- Assigned task 1: Retype the message about GCC and uninitialized variables from "typedef volatile uint32_t" up to and including "inline void odp_spin(void)".
- Assigned task 2: In the message about GCC and uninitialized variables, with which compiler options did GCC warn about the uninitialized variable?
- Assigned task 3: Continue the message about GCC and uninitialized variables, starting after its last sentence.

- Page extract:
Forwarding this message to the linaro toolchain list instead.  I am not the 
person who should be supporting the Linaro ODP project with GCC questiosn; the 
toolchain team inside Linaro should be instead.

Thanks,
Andrew Pinski

________________________________________
From: Ola Liljedahl <ola.liljed...@linaro.org>
Sent: Monday, November 24, 2014 2:31 PM
To: lng-...@lists.linaro.org; Pinski, Andrew
Subject: strange behavior in GCC for use of uninitialized variables

Consider the following code fragment (from real life):

#include <stdint.h>

typedef volatile uint32_t odp_atomic_u32_t;

static inline uint32_t odp_atomic_fetch_inc_u32(odp_atomic_u32_t *ptr)
{
        return __sync_fetch_and_add(ptr, 1);
}

static inline void odp_spin(void)
{
#ifdef __SSE2__
        __asm__ __volatile__ ("pause");
#else
        __asm__ __volatile__ ("rep; nop");
#endif
}

typedef struct {
        int count;
        odp_atomic_u32_t bar;
} odp_barrier_t;

void odp_barrier_wait(odp_barrier_t *barrier)
{
        uint32_t count;
        int wasless;

//     wasless = barrier->bar < barrier->count;  <<<lost on git add -p
       __atomic_thread_fence(__ATOMIC_SEQ_CST);
        count   = odp_atomic_fetch_inc_u32(&barrier->bar);

        if (count == 2*barrier->count-1) {
                barrier->bar = 0;
        } else {
                while ((barrier->bar < barrier->count) == wasless)
                        odp_spin();
        }

        __atomic_thread_fence(__ATOMIC_SEQ_CST);
}

While fixing and cleaning up this code, the indicated line that
initializes 'wasless' was dropped (because it reappears in a later
patch in the patch set after the odp_atomic_fetch_inc call). To my
surprise, GCC did not complain when compiling this file (using -O2
-Wall). But it does complain when compiling with -O0 -Wall. With some
investigation, it seems like GCC understands that if a statement does
not have any side effects so it can optimize away everything,
including the usage of the uninitialized variable and thus also the
corresponding warning.

- Supplied entries:

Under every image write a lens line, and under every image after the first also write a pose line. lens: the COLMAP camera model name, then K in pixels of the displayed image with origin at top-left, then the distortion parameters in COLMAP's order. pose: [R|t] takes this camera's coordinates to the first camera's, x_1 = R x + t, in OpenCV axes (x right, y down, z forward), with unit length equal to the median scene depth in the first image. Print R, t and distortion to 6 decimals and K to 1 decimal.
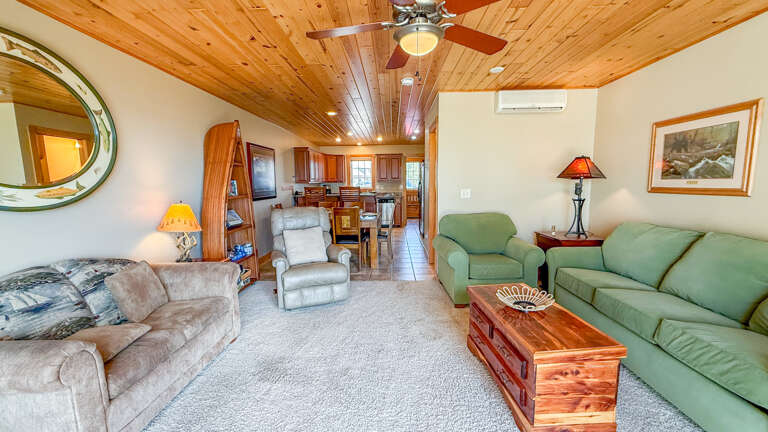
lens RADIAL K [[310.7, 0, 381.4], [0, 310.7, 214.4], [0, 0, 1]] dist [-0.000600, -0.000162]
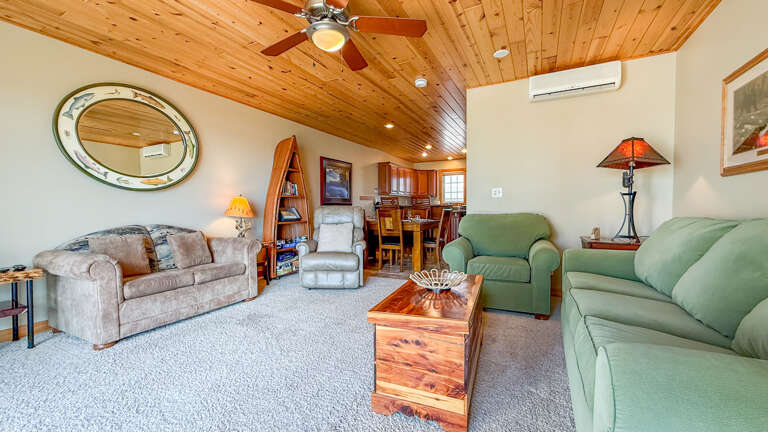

---

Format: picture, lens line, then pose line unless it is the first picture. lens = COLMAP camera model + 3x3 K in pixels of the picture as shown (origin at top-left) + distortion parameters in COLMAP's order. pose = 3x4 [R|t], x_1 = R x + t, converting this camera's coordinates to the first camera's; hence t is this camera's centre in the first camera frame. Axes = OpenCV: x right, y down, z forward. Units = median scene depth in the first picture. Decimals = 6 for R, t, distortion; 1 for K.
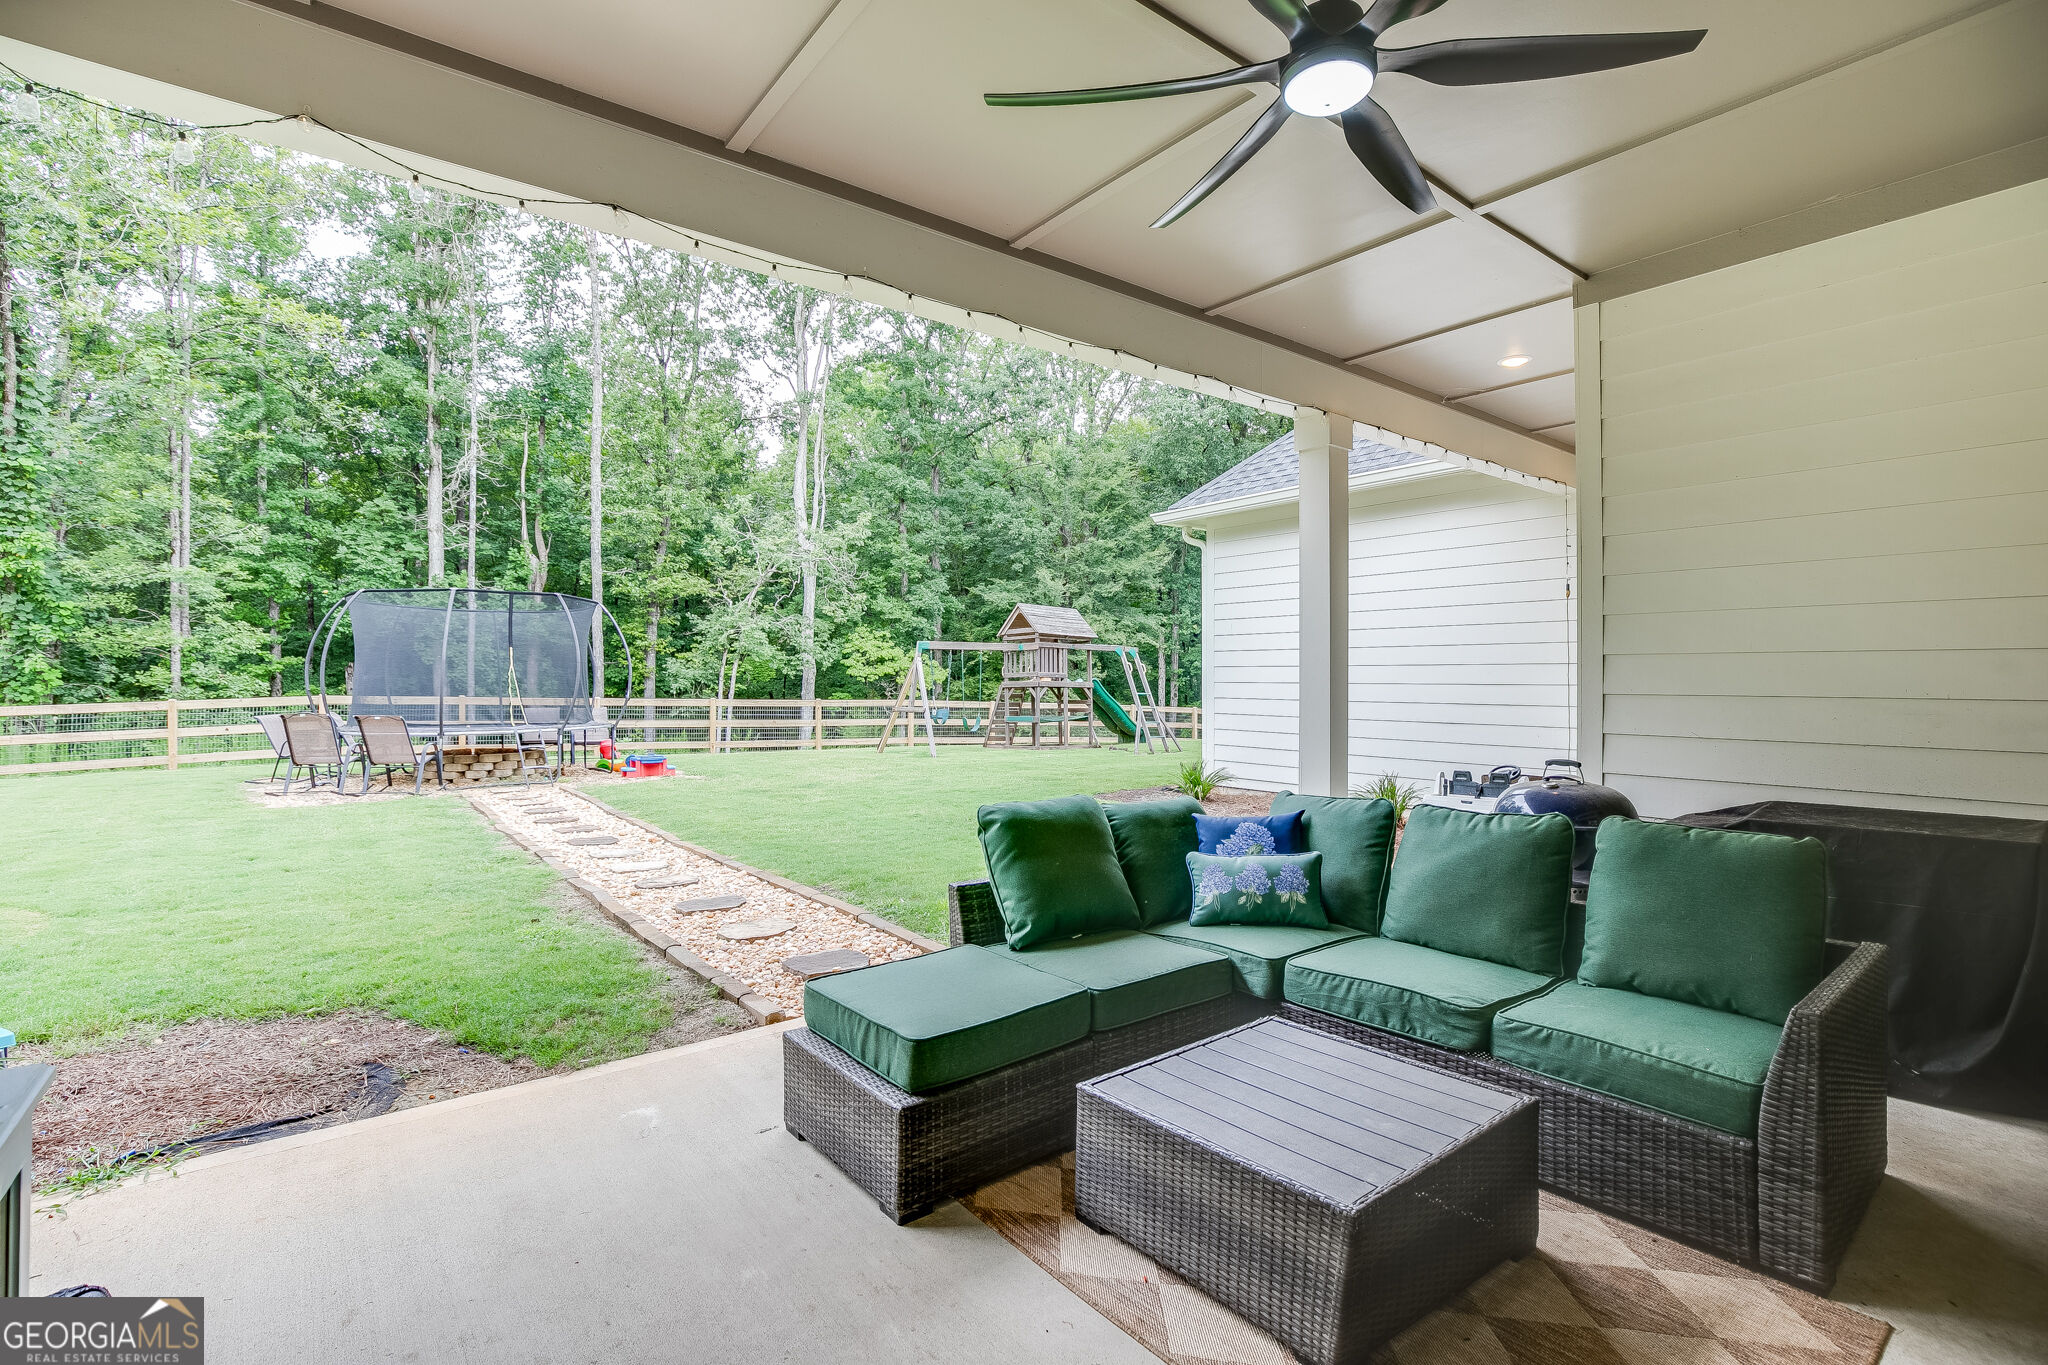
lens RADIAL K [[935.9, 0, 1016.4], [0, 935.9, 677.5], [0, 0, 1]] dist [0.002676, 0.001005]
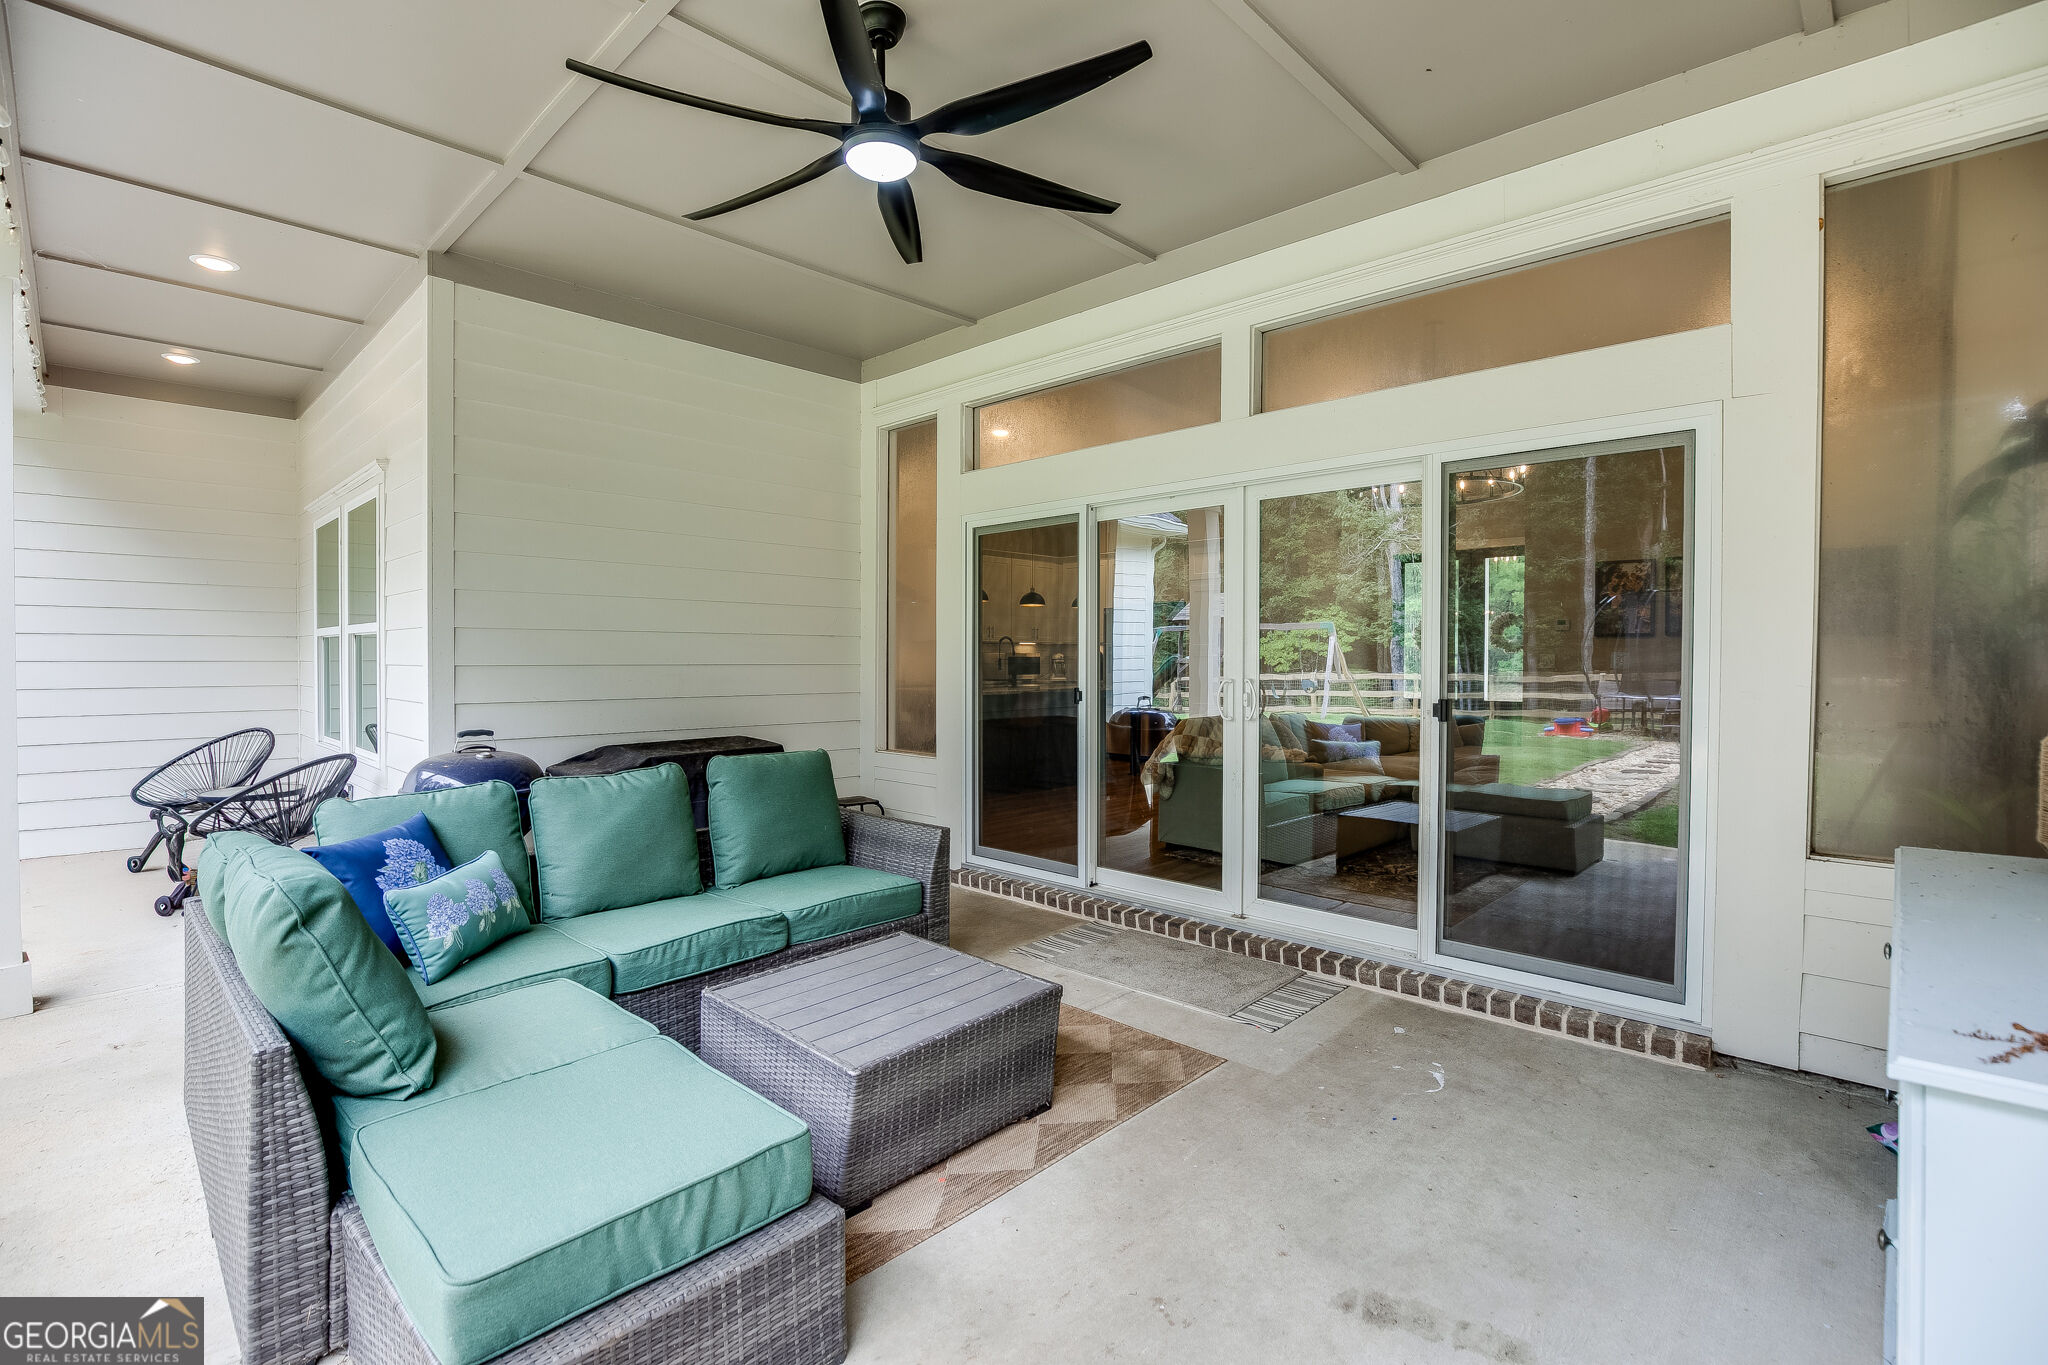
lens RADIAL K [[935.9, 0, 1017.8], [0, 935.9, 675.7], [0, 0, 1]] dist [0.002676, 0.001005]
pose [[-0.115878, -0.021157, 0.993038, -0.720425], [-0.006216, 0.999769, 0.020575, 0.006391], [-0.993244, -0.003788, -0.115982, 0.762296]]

* * *

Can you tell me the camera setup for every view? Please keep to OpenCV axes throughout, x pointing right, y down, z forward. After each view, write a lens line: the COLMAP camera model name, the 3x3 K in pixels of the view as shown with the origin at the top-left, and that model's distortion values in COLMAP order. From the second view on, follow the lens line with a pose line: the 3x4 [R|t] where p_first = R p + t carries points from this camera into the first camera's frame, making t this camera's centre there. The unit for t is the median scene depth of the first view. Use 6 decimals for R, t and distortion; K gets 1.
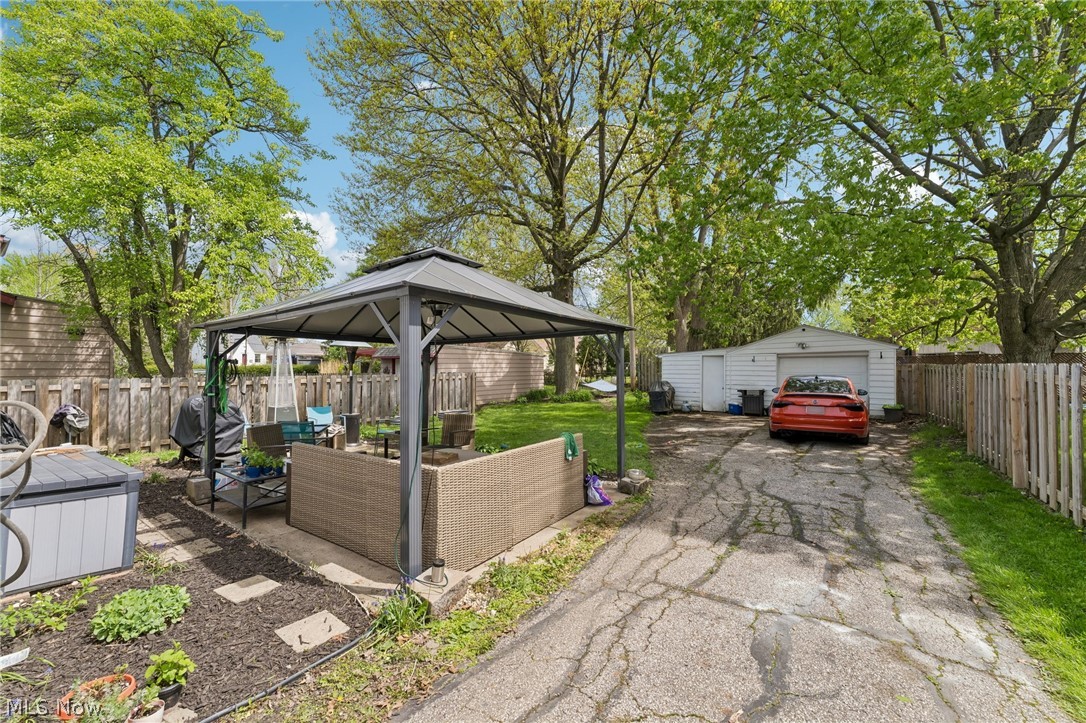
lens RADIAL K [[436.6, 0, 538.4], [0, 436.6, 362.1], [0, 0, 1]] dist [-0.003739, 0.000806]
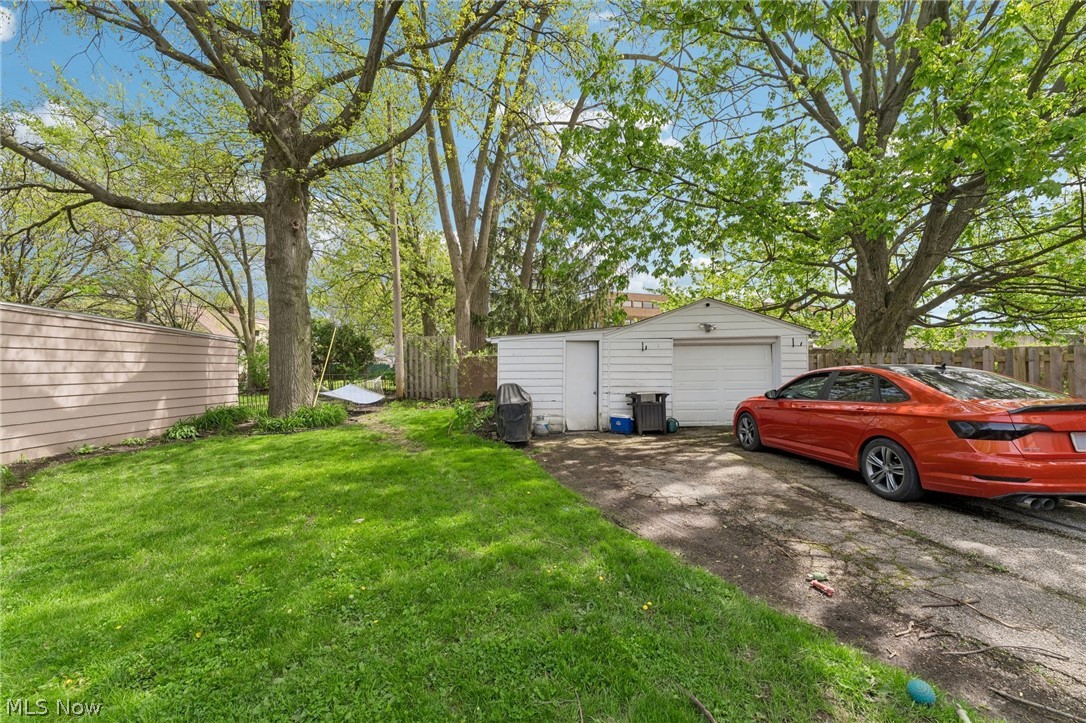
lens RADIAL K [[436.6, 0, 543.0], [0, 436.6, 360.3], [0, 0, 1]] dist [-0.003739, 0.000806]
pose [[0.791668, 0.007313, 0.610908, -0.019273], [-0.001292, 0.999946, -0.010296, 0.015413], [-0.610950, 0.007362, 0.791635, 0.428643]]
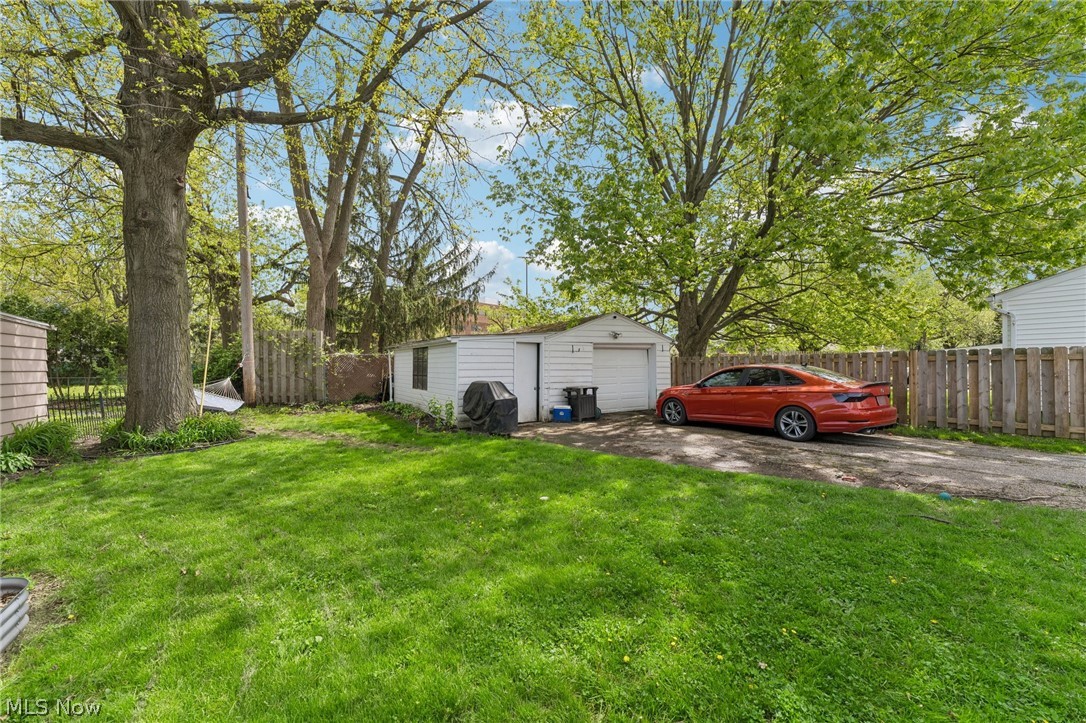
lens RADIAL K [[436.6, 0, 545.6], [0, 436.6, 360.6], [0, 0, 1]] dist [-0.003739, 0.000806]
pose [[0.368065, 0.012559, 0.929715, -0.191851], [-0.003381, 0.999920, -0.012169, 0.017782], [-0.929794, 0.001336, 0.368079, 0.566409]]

- Written reply 1:
typedef volatile uint32_t odp_atomic_u32_t;

static inline uint32_t odp_atomic_fetch_inc_u32(odp_atomic_u32_t *ptr)
{
        return __sync_fetch_and_add(ptr, 1);
}

static inline void odp_spin(void)

- Written reply 2: -O0 -Wall

- Written reply 3:
olli@macmini:~/hacking/gcc-wunit$ gcc -O2 -Wall -c odp_barrier.c
olli@macmini:~/hacking/gcc-wunit$ gcc -O0 -Wall -c odp_barrier.c
odp_barrier.c: In function ‘odp_barrier_wait’:
odp_barrier.c:42:9: warning: ‘wasless’ may be used uninitialized in
this function [-Wmaybe-uninitialized]
   while ((barrier->bar < barrier->count) == wasless)
         ^

However the proper code seems to be generated in both cases (there is
a "pause" instruction inlined or a call to odp_spin). So odp_spin() is
not without side effects and is not optimized away. This contradicts
my hypothesis.

Consider this minimalistic example:
olli@macmini:~/hacking/gcc-wunit$ cat wunit.c
#include <stdlib.h>

void test(void)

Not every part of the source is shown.